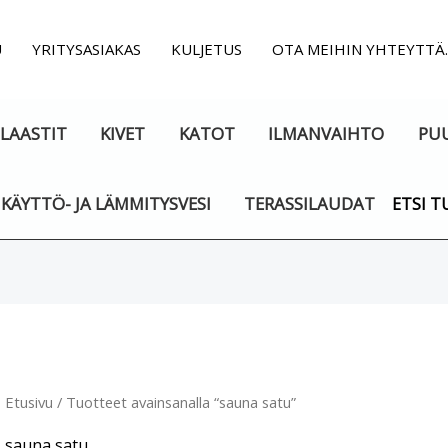
U
YRITYSASIAKAS
KULJETUS
OTA MEIHIN YHTEYTTÄ
LAASTIT
KIVET
KATOT
ILMANVAIHTO
PU
KÄYTTÖ- JA LÄMMITYSVESI
TERASSILAUDAT
ETSI T
Etusivu
/ Tuotteet avainsanalla “sauna satu”
sauna satu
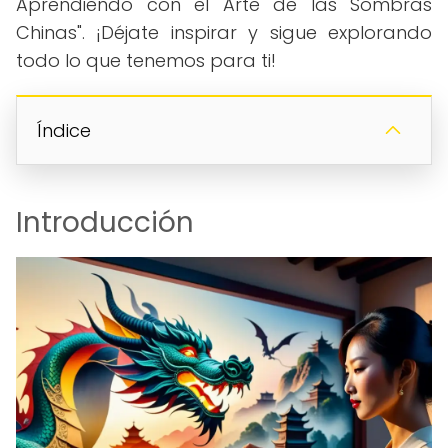
Aprendiendo con el Arte de las Sombras
Chinas". ¡Déjate inspirar y sigue explorando
todo lo que tenemos para ti!
Índice
Introducción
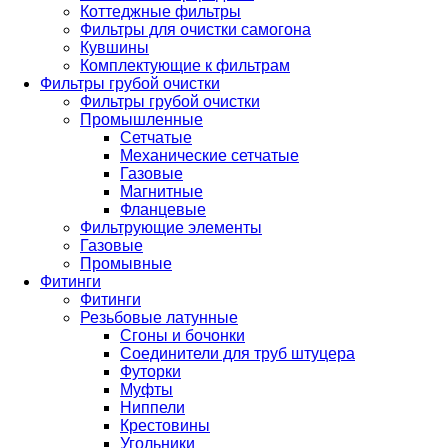
Коттеджные фильтры
Фильтры для очистки самогона
Кувшины
Комплектующие к фильтрам
Фильтры грубой очистки
Фильтры грубой очистки
Промышленные
Сетчатые
Механические сетчатые
Газовые
Магнитные
Фланцевые
Фильтрующие элементы
Газовые
Промывные
Фитинги
Фитинги
Резьбовые латунные
Сгоны и бочонки
Соединители для труб штуцера
Футорки
Муфты
Ниппели
Крестовины
Угольники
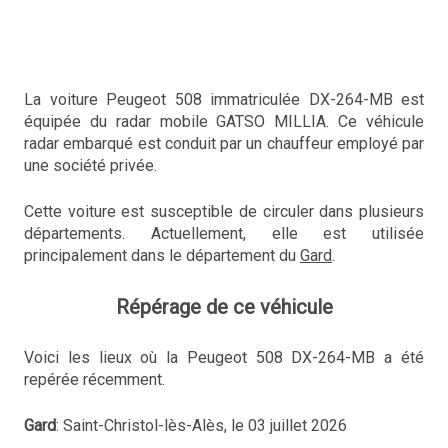
La voiture Peugeot 508 immatriculée DX-264-MB est
équipée du radar mobile GATSO MILLIA. Ce véhicule
radar embarqué est conduit par un chauffeur employé par
une société privée.
Cette voiture est susceptible de circuler dans plusieurs
départements. Actuellement, elle est utilisée
principalement dans le département du
Gard
.
Répérage de ce véhicule
Voici les lieux où la Peugeot 508 DX-264-MB a été
repérée récemment.
Gard
: Saint-Christol-lès-Alès, le 03 juillet 2026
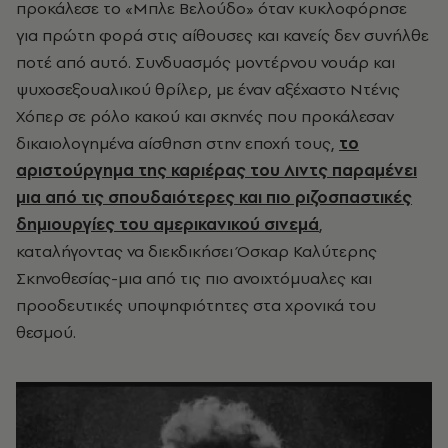
προκάλεσε το «Μπλε Βελούδο» όταν κυκλοφόρησε
για πρώτη φορά στις αίθουσες και κανείς δεν συνήλθε
ποτέ από αυτό. Συνδυασμός μοντέρνου νουάρ και
ψυχοσεξουαλικού θρίλερ, με έναν αξέχαστο Ντένις
Χόπερ σε ρόλο κακού και σκηνές που προκάλεσαν
δικαιολογημένα αίσθηση στην εποχή τους,
το
αριστούργημα της καριέρας του Λιντς παραμένει
μια από τις σπουδαιότερες και πιο ριζοσπαστικές
δημιουργίες του αμερικανικού σινεμά
,
καταλήγοντας να διεκδικήσει Όσκαρ Καλύτερης
Σκηνοθεσίας-μια από τις πιο ανοιχτόμυαλες και
προοδευτικές υποψηφιότητες στα χρονικά του
θεσμού.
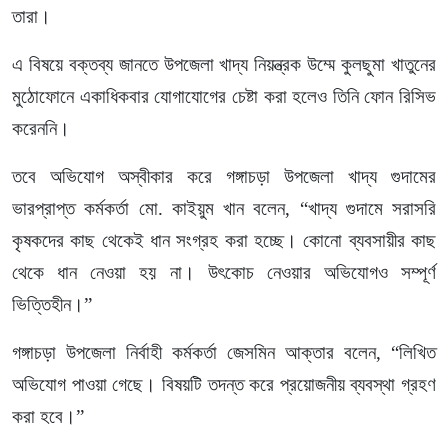
তারা।
এ বিষয়ে বক্তব্য জানতে উপজেলা খাদ্য নিয়ন্ত্রক উম্মে কুলছুমা খাতুনের
মুঠোফোনে একাধিকবার যোগাযোগের চেষ্টা করা হলেও তিনি ফোন রিসিভ
করেননি।
তবে অভিযোগ অস্বীকার করে গঙ্গাচড়া উপজেলা খাদ্য গুদামের
ভারপ্রাপ্ত কর্মকর্তা মো. কাইয়ুম খান বলেন, “খাদ্য গুদামে সরাসরি
কৃষকদের কাছ থেকেই ধান সংগ্রহ করা হচ্ছে। কোনো ব্যবসায়ীর কাছ
থেকে ধান নেওয়া হয় না। উৎকোচ নেওয়ার অভিযোগও সম্পূর্ণ
ভিত্তিহীন।”
গঙ্গাচড়া উপজেলা নির্বাহী কর্মকর্তা জেসমিন আক্তার বলেন, “লিখিত
অভিযোগ পাওয়া গেছে। বিষয়টি তদন্ত করে প্রয়োজনীয় ব্যবস্থা গ্রহণ
করা হবে।”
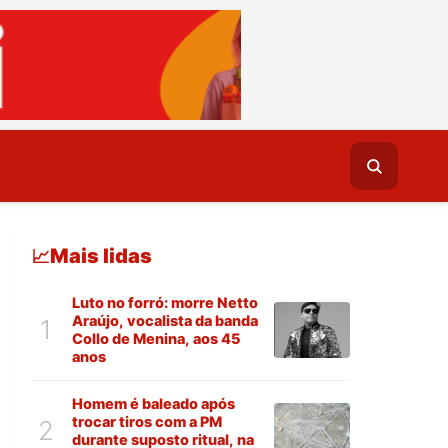
Mais lidas
📈
Luto no forró: morre Netto
Araújo, vocalista da banda
1
Collo de Menina, aos 45
anos
Homem é baleado após
trocar tiros com a PM
2
durante suposto ritual, na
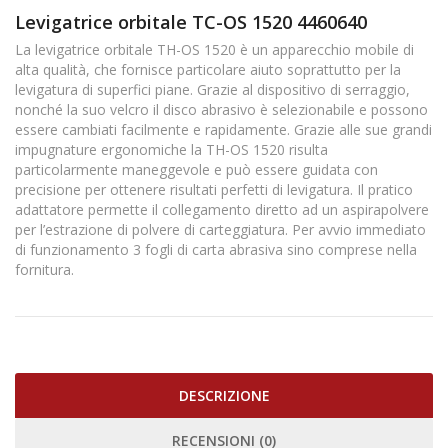
Levigatrice orbitale TC-OS 1520 4460640
La levigatrice orbitale TH-OS 1520 è un apparecchio mobile di
alta qualità, che fornisce particolare aiuto soprattutto per la
levigatura di superfici piane. Grazie al dispositivo di serraggio,
nonché la suo velcro il disco abrasivo è selezionabile e possono
essere cambiati facilmente e rapidamente. Grazie alle sue grandi
impugnature ergonomiche la TH-OS 1520 risulta
particolarmente maneggevole e può essere guidata con
precisione per ottenere risultati perfetti di levigatura. Il pratico
adattatore permette il collegamento diretto ad un aspirapolvere
per l’estrazione di polvere di carteggiatura. Per avvio immediato
di funzionamento 3 fogli di carta abrasiva sino comprese nella
fornitura.
DESCRIZIONE
RECENSIONI (0)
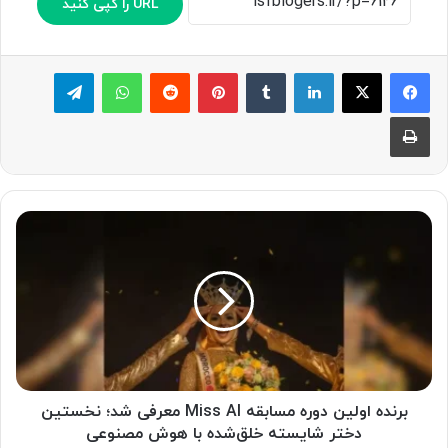
URL را کپی کنید
لینکدین
‫تامبلر
پینترست
‫رددیت
واتس آپ
تلگرام
چاپ
ب
ر
ن
د
ه
ا
و
ل
ی
ن
برنده اولین دوره مسابقه Miss AI معرفی شد؛ نخستین
د
دختر شایسته خلق‌شده با هوش مصنوعی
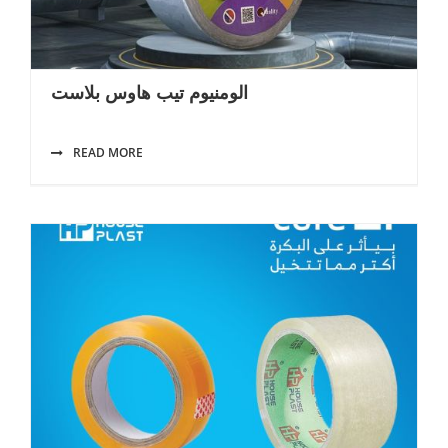
الومنيوم تيب هاوس بلاست
READ MORE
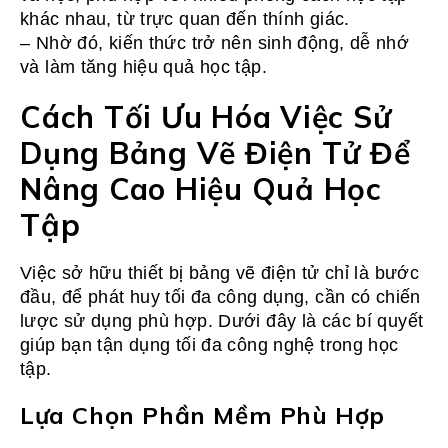
khác nhau, từ trực quan đến thính giác.
– Nhờ đó, kiến thức trở nên sinh động, dễ nhớ
và làm tăng hiệu quả học tập.
Cách Tối Ưu Hóa Việc Sử
Dụng Bảng Vẽ Điện Tử Để
Nâng Cao Hiệu Quả Học
Tập
Việc sở hữu thiết bị bảng vẽ điện tử chỉ là bước
đầu, để phát huy tối đa công dụng, cần có chiến
lược sử dụng phù hợp. Dưới đây là các bí quyết
giúp bạn tận dụng tối đa công nghệ trong học
tập.
Lựa Chọn Phần Mềm Phù Hợp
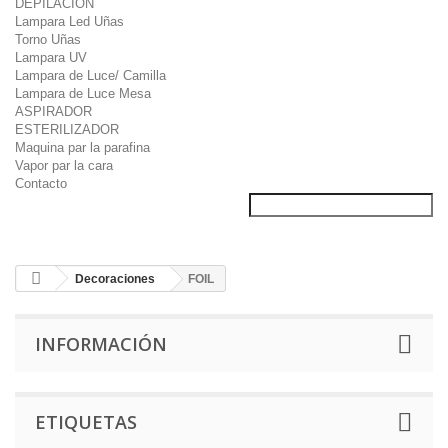
DEPILACION
Lampara Led Uñas
Torno Uñas
Lampara UV
Lampara de Luce/ Camilla
Lampara de Luce Mesa
ASPIRADOR
ESTERILIZADOR
Maquina par la parafina
Vapor par la cara
Contacto
Decoraciones
FOIL
INFORMACIÓN
ETIQUETAS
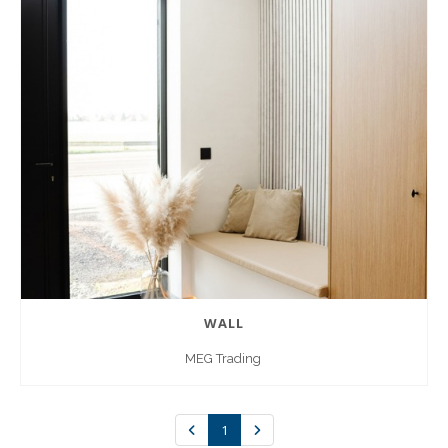
WALL
MEG Trading
1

□ □ □ □ □

_What the exercise asks_. Of the lines in the data, report each one containing the string "Luce".

_Your response_.
Lampara de Luce/ Camilla
Lampara de Luce Mesa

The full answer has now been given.